As FBI agents executed a search warrant at Mar-a-Lago, the former president took to his Truth Social platform to announce that "my beautiful home, Mar-A-Lago in Palm Beach, Florida, is currently under siege, raided, and occupied by a large group of FBI agents."
"Nothing like this has ever happened to a President of the United States before," Trump wrote. "The lawlessness, political persecution, and Witch Hunt must be exposed and stopped."
The backlash among his fans was swift.
"Lock and load," a user named HughJasske penned on patriots.win, a popular pro-Trump forum, in response to Trump's comment.
The widely reported comment was soon removed, but other users on the site continued to echo the sentiment.
"Locked and loaded … still no targets in sight but in full-on condition red," a user named Cutter wrote.
As Trump tore into the FBI for the "horrible thing" that took place at Mar-a-Lago, his supporters ratcheted up their vitriol, much of their ire directed at law enforcement.
"Kill all feds," user monkeylovebanana wrote.
Referring to Attorney General Merrick Garland, another commenter wrote, "I'm just going to say it. Garland needs to be assassinated. Simple as that."
Also targeted was the federal judge who signed the search warrant.
"I see a rope around his neck," Dckman, a known user on the site, wrote on a post showing a photo of the judge.
Some of the commenters on patriots.win are well-known users, according to Advance Democracy, a nonprofit research group that has studied them.
One has been identified as Tyler Welsh Slaeker, a Trump supporter who has pleaded guilty to breaching the Capitol on Jan. 6, 2021.

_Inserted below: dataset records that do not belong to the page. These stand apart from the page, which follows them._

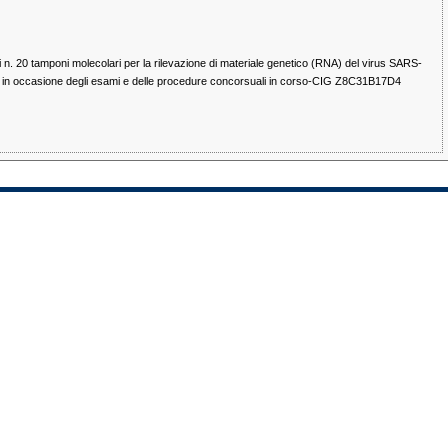
di n. 20 tamponi molecolari per la rilevazione di materiale genetico (RNA) del virus SARS-
ire in occasione degli esami e delle procedure concorsuali in corso-CIG Z8C31B17D4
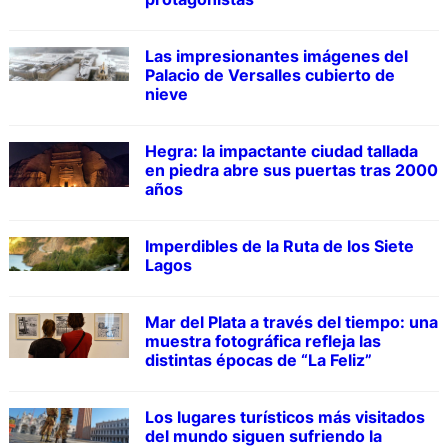
Las impresionantes imágenes del
Palacio de Versalles cubierto de
nieve
Hegra: la impactante ciudad tallada
en piedra abre sus puertas tras 2000
años
Imperdibles de la Ruta de los Siete
Lagos
Mar del Plata a través del tiempo: una
muestra fotográfica refleja las
distintas épocas de “La Feliz”
Los lugares turísticos más visitados
del mundo siguen sufriendo la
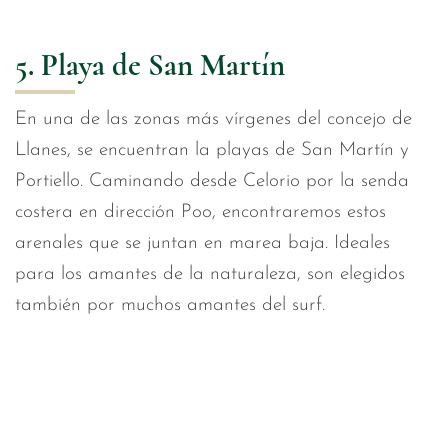
5. Playa de San Martín
En una de las zonas más vírgenes del concejo de
Llanes, se encuentran la playas de San Martín y
Portiello. Caminando desde Celorio por la senda
costera en dirección Poo, encontraremos estos
arenales que se juntan en marea baja. Ideales
para los amantes de la naturaleza, son elegidos
también por muchos amantes del surf.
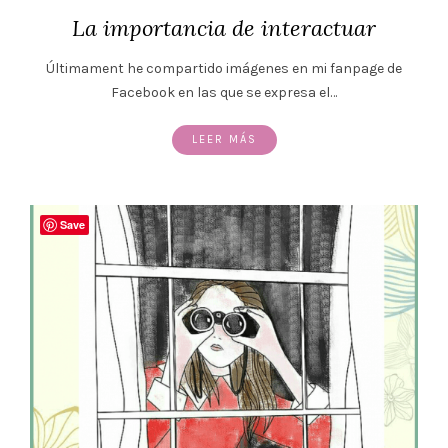
La importancia de interactuar
Últimament he compartido imágenes en mi fanpage de
Facebook en las que se expresa el…
LEER MÁS
Save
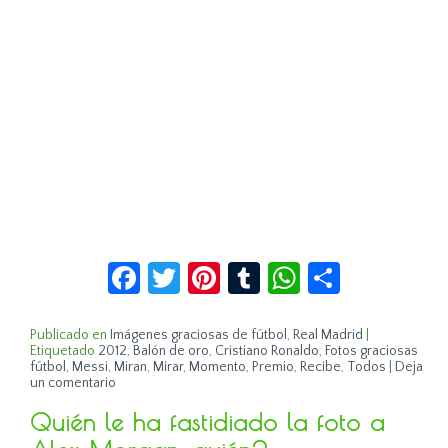
Facebook
Twitter
Pinterest
Tumblr
WhatsApp
Compar
Publicado en
Imágenes graciosas de fútbol
,
Real Madrid
|
Etiquetado
2012
,
Balón de oro
,
Cristiano Ronaldo
,
Fotos graciosas
fútbol
,
Messi
,
Miran
,
Mirar
,
Momento
,
Premio
,
Recibe
,
Todos
|
Deja
un comentario
Quién le ha fastidiado la foto a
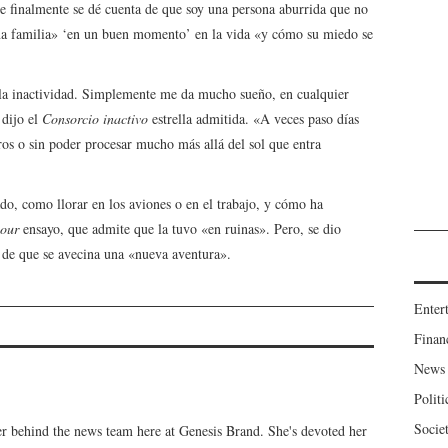
te finalmente se dé cuenta de que soy una persona aburrida que no
na familia» ‘en un buen momento’ en la vida «y cómo su miedo se
y la inactividad. Simplemente me da mucho sueño, en cualquier
 dijo el
Consorcio inactivo
estrella admitida. «A veces paso días
bros o sin poder procesar mucho más allá del sol que entra
o, como llorar en los aviones o en el trabajo, y cómo ha
our
ensayo, que admite que la tuvo «en ruinas». Pero, se dio
n de que se avecina una «nueva aventura».
Enter
Finan
News
Politi
Socie
er behind the news team here at Genesis Brand. She's devoted her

In response to the "lock and load" comment, Slaeker, using the online persona bananaguard62, wrote, "Are we not in a cold civil war at this point?"
The administrators of patriots.win say they do not allow users to post violent threats and that no "violent incident" has been attributed to a poster on the site.

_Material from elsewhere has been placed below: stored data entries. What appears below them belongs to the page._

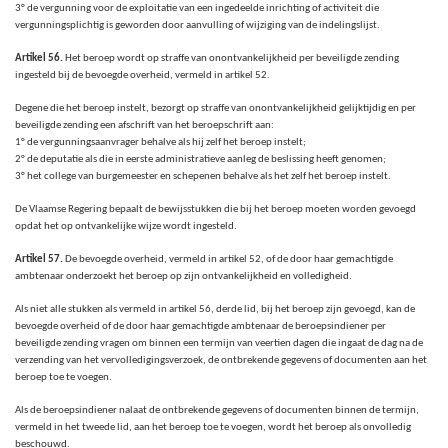
3° de vergunning voor de exploitatie van een ingedeelde inrichting of activiteit die
vergunningsplichtig is geworden door aanvulling of wijziging van de indelingslijst.
Artikel 56.
Het beroep wordt op straffe van onontvankelijkheid per beveiligde zending
ingesteld bij de bevoegde overheid, vermeld in artikel 52.
Degene die het beroep instelt, bezorgt op straffe van onontvankelijkheid gelijktijdig en per
beveiligde zending een afschrift van het beroepschrift aan:
1° de vergunningsaanvrager behalve als hij zelf het beroep instelt;
2° de deputatie als die in eerste administratieve aanleg de beslissing heeft genomen;
3° het college van burgemeester en schepenen behalve als het zelf het beroep instelt.
De Vlaamse Regering bepaalt de bewijsstukken die bij het beroep moeten worden gevoegd
opdat het op ontvankelijke wijze wordt ingesteld.
Artikel 57.
De bevoegde overheid, vermeld in artikel 52, of de door haar gemachtigde
ambtenaar onderzoekt het beroep op zijn ontvankelijkheid en volledigheid.
Als niet alle stukken als vermeld in artikel 56, derde lid, bij het beroep zijn gevoegd, kan de
bevoegde overheid of de door haar gemachtigde ambtenaar de beroepsindiener per
beveiligde zending vragen om binnen een termijn van veertien dagen die ingaat de dag na de
verzending van het vervolledigingsverzoek, de ontbrekende gegevens of documenten aan het
beroep toe te voegen.
Als de beroepsindiener nalaat de ontbrekende gegevens of documenten binnen de termijn,
vermeld in het tweede lid, aan het beroep toe te voegen, wordt het beroep als onvolledig
beschouwd.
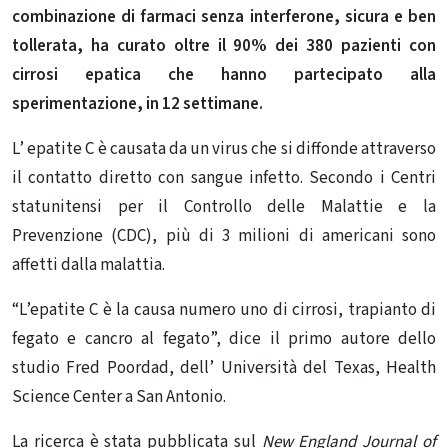
combinazione di farmaci senza interferone, sicura e ben
tollerata, ha curato oltre il 90% dei 380 pazienti con
cirrosi epatica che hanno partecipato alla
sperimentazione, in 12 settimane.
L’ epatite C è causata da un virus che si diffonde attraverso
il contatto diretto con sangue infetto. Secondo i Centri
statunitensi per il Controllo delle Malattie e la
Prevenzione (CDC), più di 3 milioni di americani sono
affetti dalla malattia.
“L’epatite C è la causa numero uno di cirrosi, trapianto di
fegato e cancro al fegato”, dice il primo autore dello
studio Fred Poordad, dell’ Università del Texas, Health
Science Center a San Antonio.
La ricerca è stata pubblicata sul
New England Journal of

But extremism researchers say the site, previously known as TheDonald.win, served as a planning and mobilization platform for the attack of Jan. 6, 2021, on the U.S. Capitol.
Daniel Jones, president of Advance Democracy, noted that users on the TheDonald.win floated the idea of building a gallows outside the Capitol on Jan. 6 and targeting former Vice President Mike Pence for refusing to certify Trump winner of the 2020 election.
"There is no doubt that the users have been involved in January 6 and are involved in making threats related to Mar-A-Lago," Jones told VOA.
Patriots.win is not the only fringe platform that has seen a spike in violent rhetoric. Many Trump supporters have turned to Telegram, Rumble, Gabb, Gettr, TikTok and Twitter to vent their anger, said Heidi Beirich, co-founder of the Global Project Against Hate and Extremism.
"From my own monitoring, it's been a deluge, and the only real discussion that's going on in a lot of these sites is about the FBI raid," Beirich said. "There are definitely explicit calls for violence."
What is more alarming, extremism experts say, is that the attack on law enforcement is coming from influential mainstream supporters of the former president.
"These people are attacking the FBI, calling the Department of Justice corrupt, saying this entire thing was political, and that is filtering out into the ecosystem where people support Trump," Beirich said.
In an attempt to calm the furor, the Justice Department on Thursday asked a federal judge to unseal the Trump search warrant and related documents.
Top law enforcement officials pushed back against the Republican criticism that the Justice Department and the FBI have become "weaponized."
Garland, a former federal judge and Supreme Court nominee, called the attacks unfounded.
"I will not stand by silently when their integrity is unfairly attacked," Garland said in a televised statement. "The men and women of the FBI and the Justice Department are dedicated, patriotic public servants."
In a written statement, FBI Director Christopher Wray said violence and threats of violence against the FBI are "dangerous and should be deeply concerning to all Americans."
"Every day I see the men and women of the FBI doing their jobs professionally and with rigor, objectivity, and a fierce commitment to our mission of protecting the American people and upholding the Constitution," Wray said.